I am, very truly,

⸺ ⸺.

P. S.—I am a Georgian. I met you personally on two occasions at Athens. Perhaps you have long since forgotten me. I would consider it an honor to be known by you, and to know you as a personal friend. In ’96 I wrote you from Athens for a copy of the P. P. P. I had misplaced my copy wherein you showed up the littleness of Bill Arp’s school history of Georgia. You sent me a copy from Thomson; I have it yet.

ANSWER

The Republican who told you those things about English wages did not know what he was talking about. The idea of a railroad engineer getting four dollars per month, and factory hands being paid five cents per day! The figures are so ridiculous that even a Protection-soaked Republican ought to know better.

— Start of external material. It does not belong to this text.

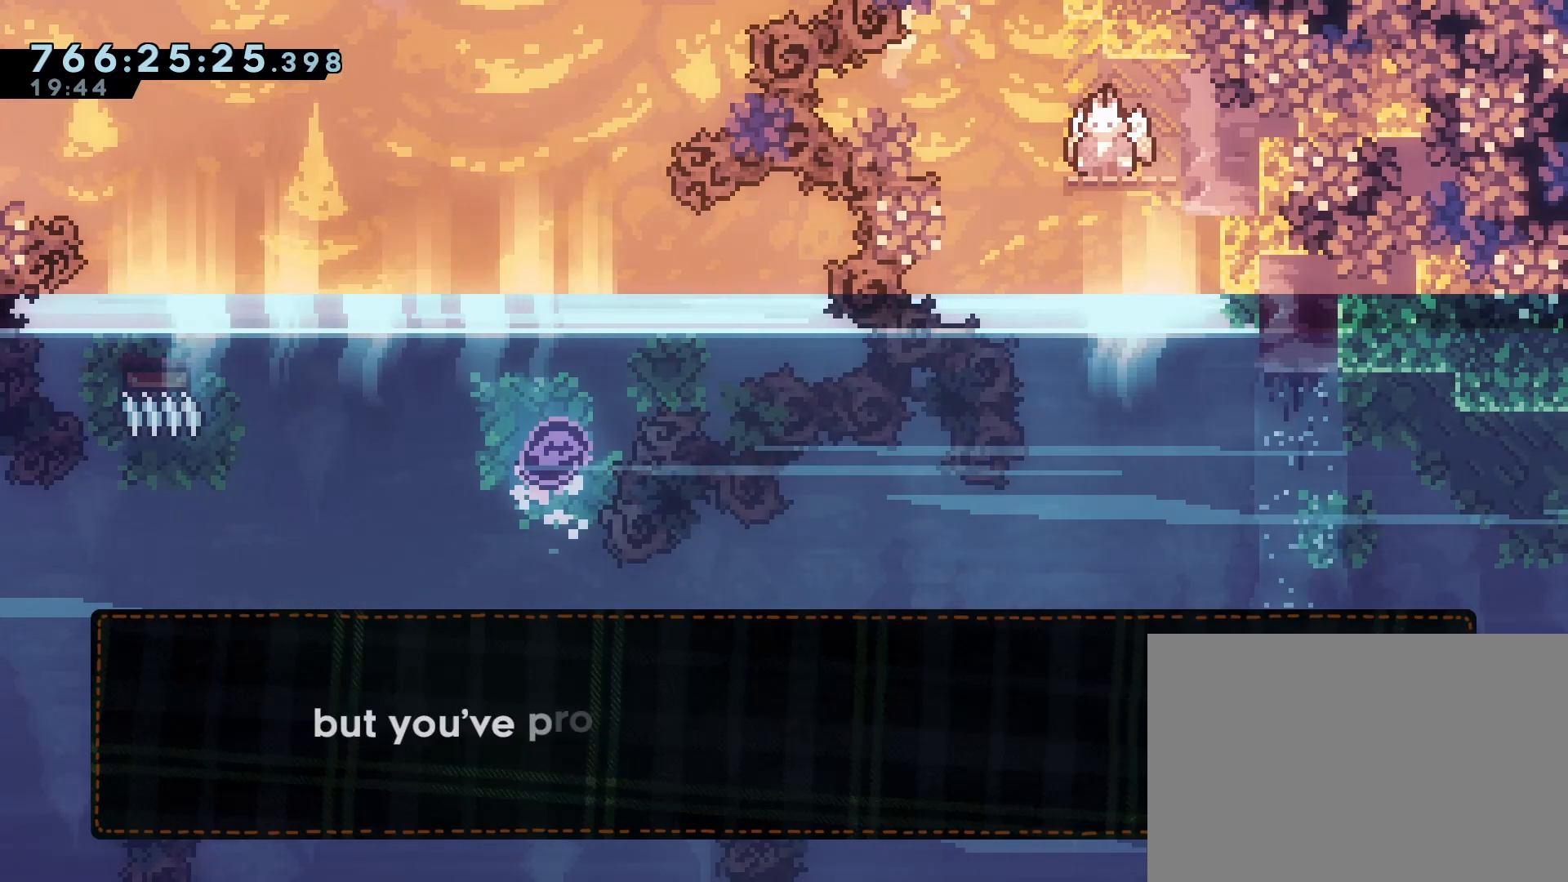
{"buttons": [], "events": []}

If high Tariffs benefit the laborer, why is it that workmen get better wages in free-trade England than in high-Tariff France, Italy and Germany? If high-Tariffs give the benefit to the laborer why is it that the Salvation Army had to save the factory hands at Fall River, Mass., from starvation, by ladling out free soup? The best paid laborers in the United States are the negroes of the South who raise cotton, a free trade product. The laborer gets a larger share of the cotton he produces than any employee in any protected industry.

In England the wages paid to factory hands are at least equal to those paid in the United States when the amount of the wage is compared with the amount and quality of the product.

Ask your Republican friend if he does not know that his great Apostle, James G. Blaine, made this assertion some twenty years ago.

The statement was not denied then and cannot be denied now.

There is a huge army of the poor and the unemployed in England, but it is not due to Free trade.